As a child, my recall was always exceptional. School seemed to be a breeze, as I could always remember even the smallest of details from reading, listening, and watching. There was a history class in high school that contradicted my boast but, as they say in the South: ”that don’t make no never mind!” Nonetheless that only meant that I had to study and review if I were to get an A.

Music was always my passion. I anxiously would listen to Casey Kasem’s “American Top Forty” every week. Usually, after hearing the first few notes of a tune, I could share its name, the week that it peaked, and where it placed in the year-end rankings. I always hoped, however, that I might block from my grey matter any hits by Ann Murray, 1910 Fruitgum Company, and similar fare. Yes, the recent drama in the Kasem household is tragic and unfortunate.

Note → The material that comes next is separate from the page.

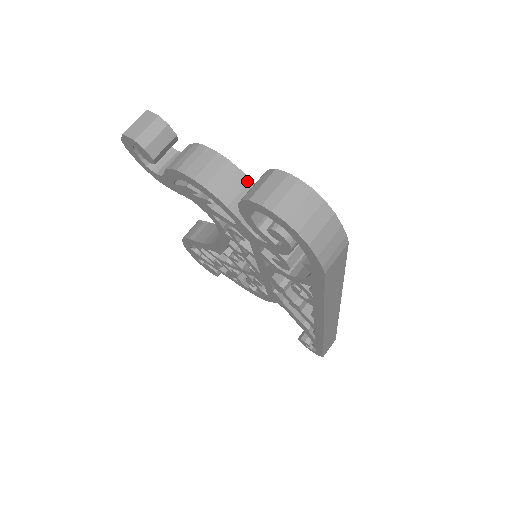
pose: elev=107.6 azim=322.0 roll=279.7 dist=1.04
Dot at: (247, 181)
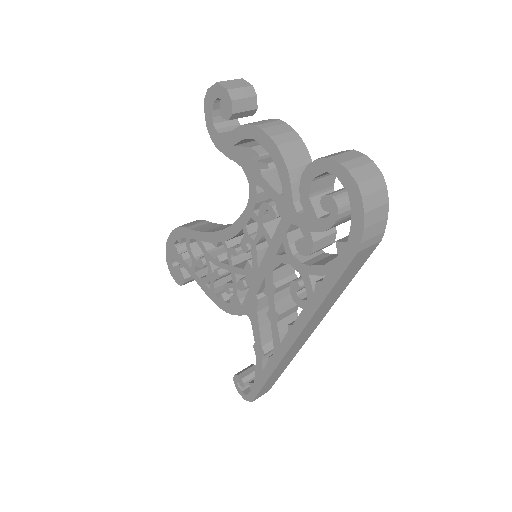
Dot at: (310, 162)
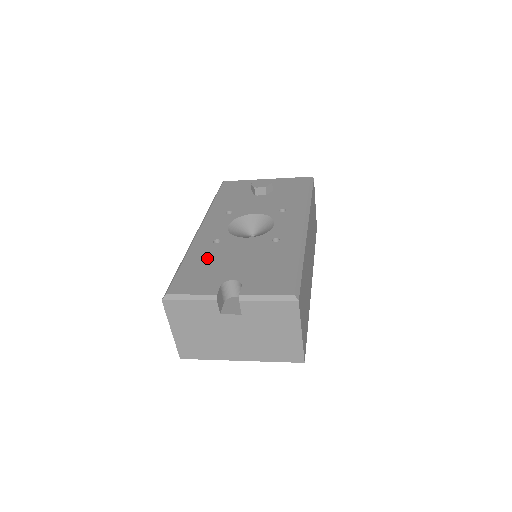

When I entered the work force, I found that I could easily recall names, faces, addresses, and other details. If referred to, such information always put a client to ease as it subtly would stroke his/her ego. I often could mention what they were wearing when we met, but kept mum with that trivia. Most people usually found that a bit creepy and that it implied some sort of stalking or invasive file-keeping.

The gift of such an ability just made everyday life easier. Several employers though would always sarcastically (with a hint of cattiness) retort with something like: “it’ll be tragic and ironic when it ceases”.

Such reactions sealed my fate. I can no longer tell you: what I had for dinner last Tuesday, what I wore yesterday, or why I simply cannot place certain faces. Such deterioration is horrifying. Writing a blog post may require double the previous time and effort. I cower in conversation, on my cellphone or in person, with self-consciousness and anxiety. Most people never notice but I do, and must face it many times each day. Thank God that I can still shout out “Jeopardy” answers correctly and with decorum.

I realize that this condition affects most folks but I find it depressing, frustrating, and occasionally debilitating. It is what it is. I think.

If only we all had internal hard-drives with unlimited storage capability (and not with those silly “clouds!”). We could back-up all the details of our lives, giving meaning to statements such as “he/she has a mind like a computer”. My first grade teacher, Mrs. Sawyer, would likely agree. My memory frightened her.

In my case, the one exception may be when a nurse attaches a morphine drip to an IV. I can be oblivious and carefree. Just give me a “Law and Order” marathon and I am good to go. At least that is usually one of the few laughable situations when recounting a hospital stay … if I remember correctly.

Denial flourishes when I ponder this unfortunate stage in life.